For 44 years my husband and the children decorated the Christmas tree with occasional help from me. This is the first time I have ever decorated my own tree alone and so I had to think about "What did I want?" New concept so I went out and bought new decorations and decorated a tree to my taste. My grandchildren enjoyed looking for all the new decorations and next year, I'll get some more special decorations. Christmas will never be the same again and although I don't look forward to Christmas this year, maybe at some time in the future I will again.
It's a year today since my sister-in-law died and set in motion the series of events that brought an end to my married life and changed life for me forever.

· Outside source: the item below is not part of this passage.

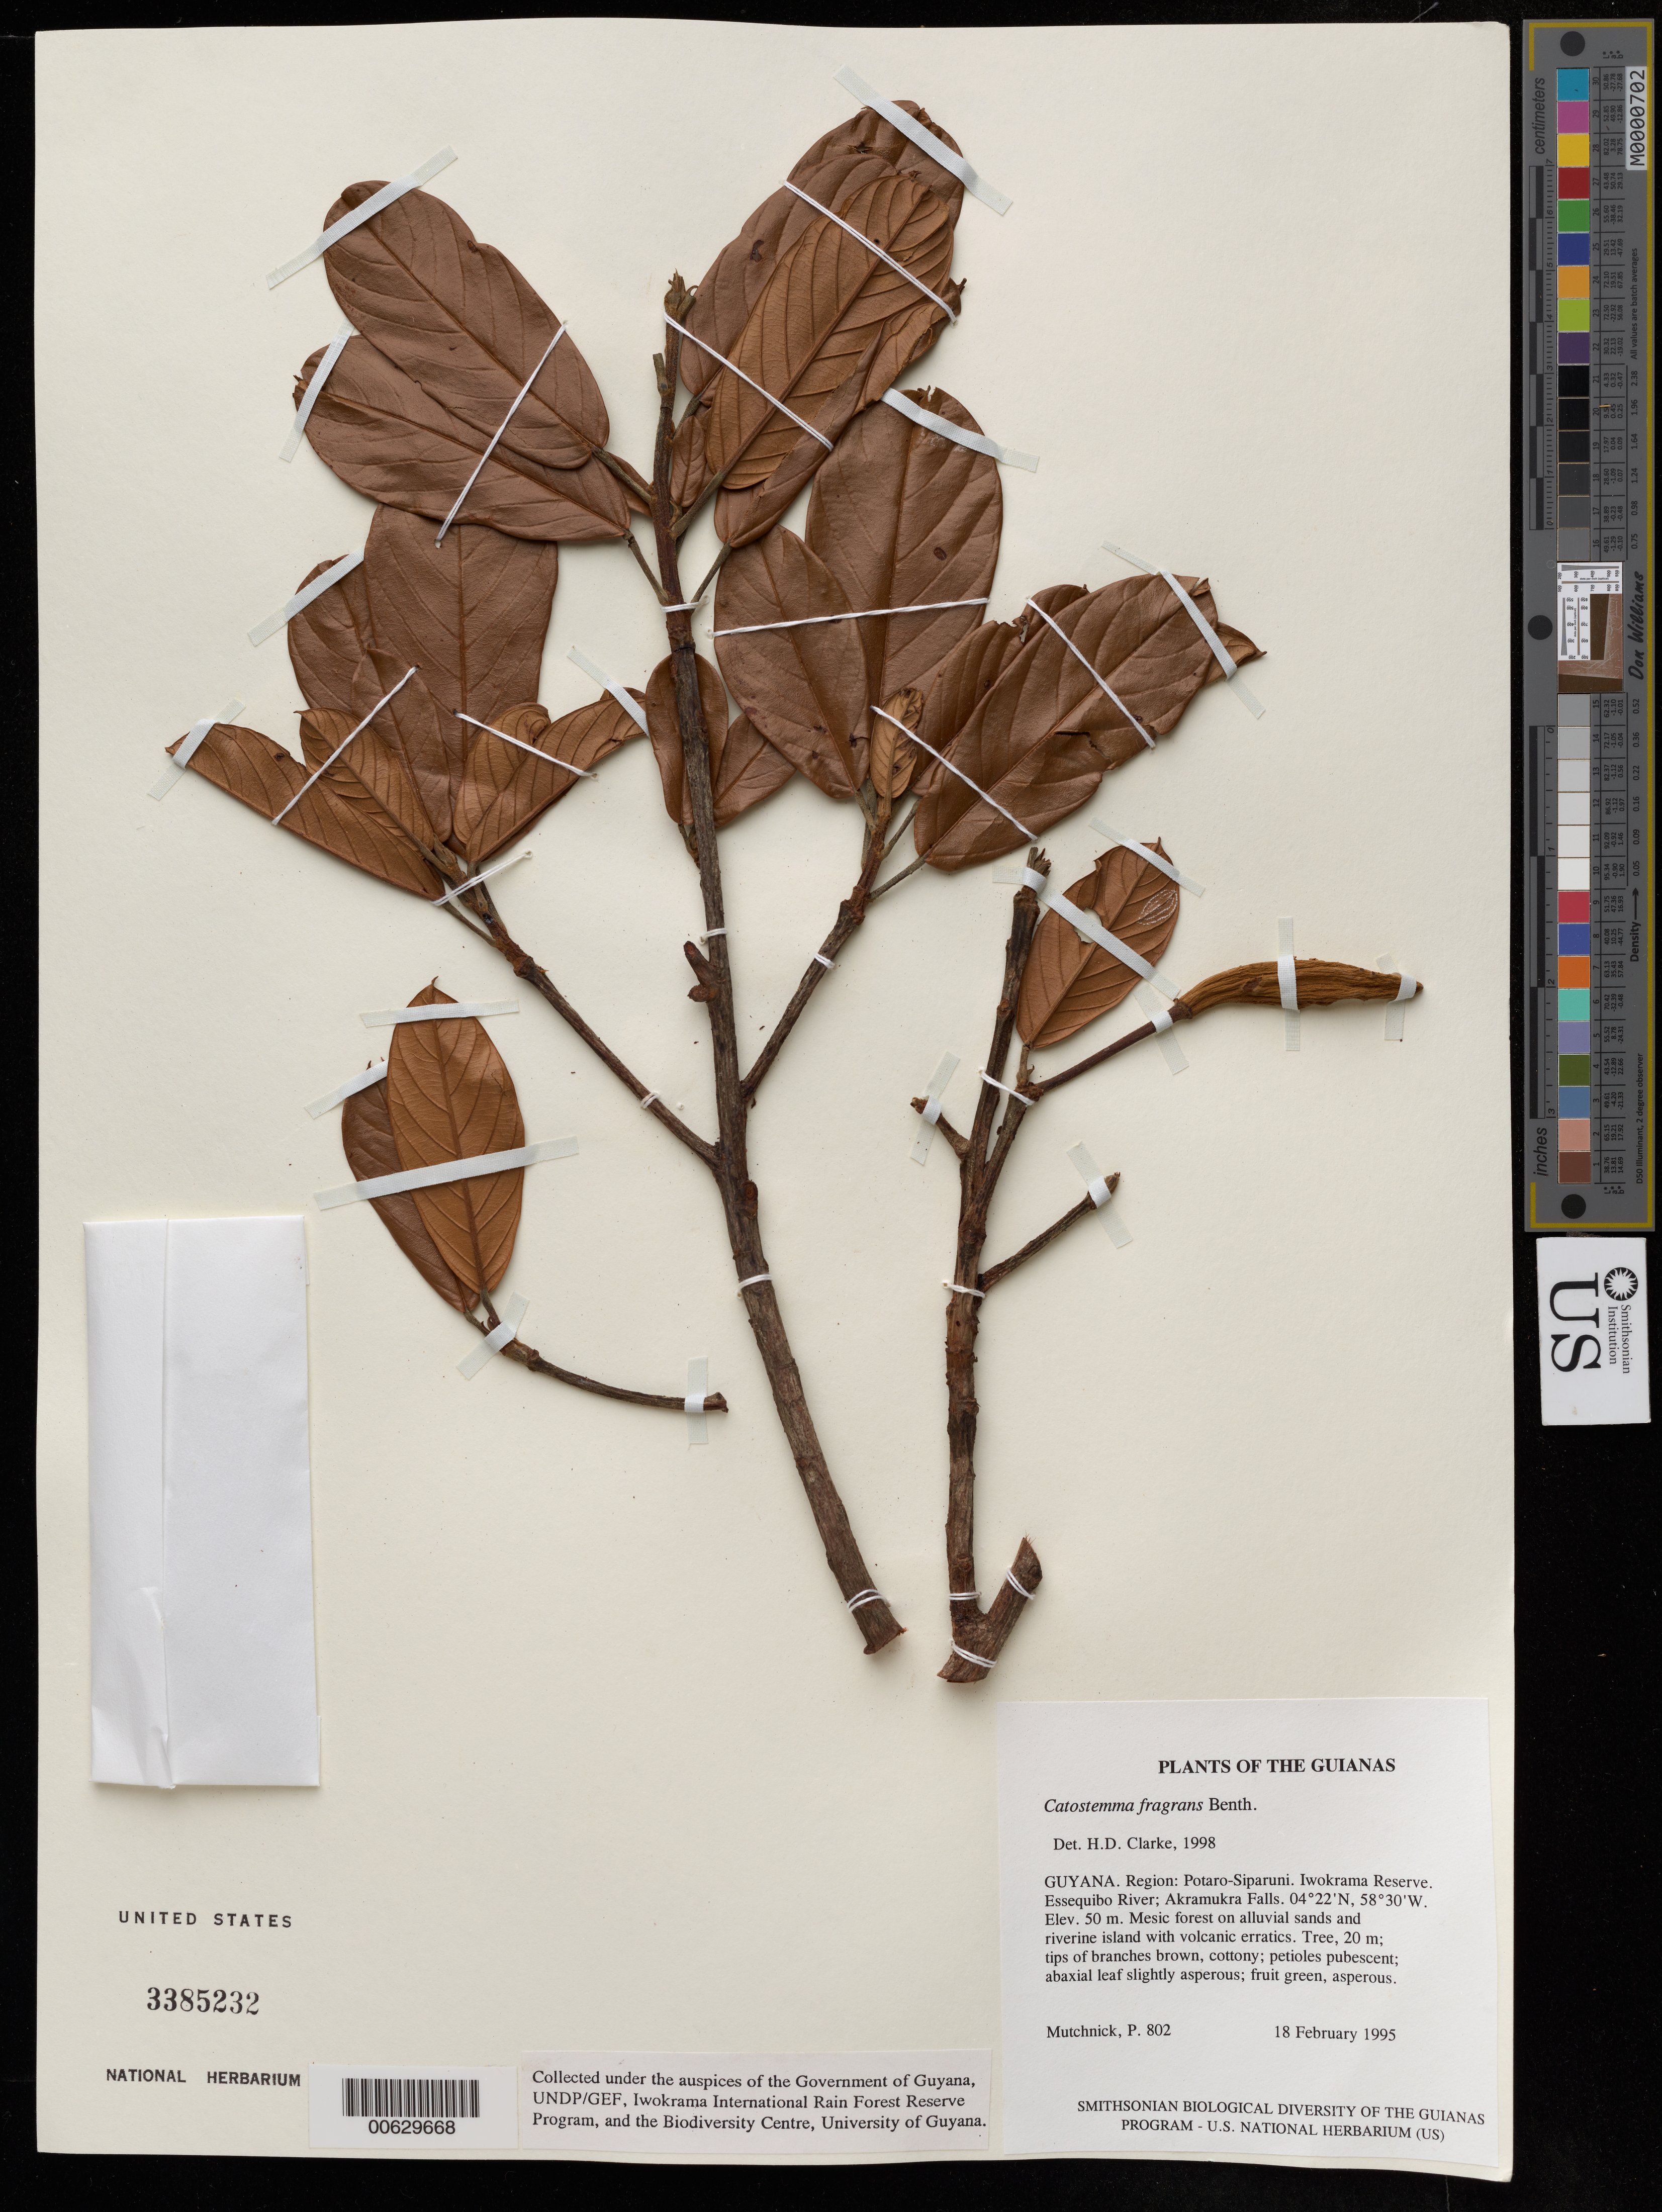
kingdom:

My husband has forgotten that it's a year since his favourite sister died; he was more concerned with the fact that he hadn't won a prize in the beard growing contest which was judged at the nursing home today. He also wanted his beard shaved off as quickly as possible because he found it irritating. He no longer remembers one day from another or what date it is. His life is measured by events at the home, coffee social, wine club, church, sing song, bingo, movies, breakfast, dinner, supper, bedtime. He says he is happy and glad to be where he is. I am glad for that. My life doesn't concern him unless I miss his teatime too many times and forget to bring his cookies. His life has taken on a new rhythm. Mine is coming together more slowly but my life's opportunities are broadening instead of narrowing so that takes time to work through. In four days, it will be a year that I have been living alone. In times past, a year of mourning for a loved one was considered appropriate and then you took off the black armband, put away the black clothees and started to wear colour, dance and go out again. We no longer mourn openly because no one wants to be reminded of our grief, but the mourning still goes on inside.
Maybe the new year will be different, and better. This new way of life is becoming more familiar and more comfortable. Day by day, the shadow of the past is lightening and the future seems brighter now.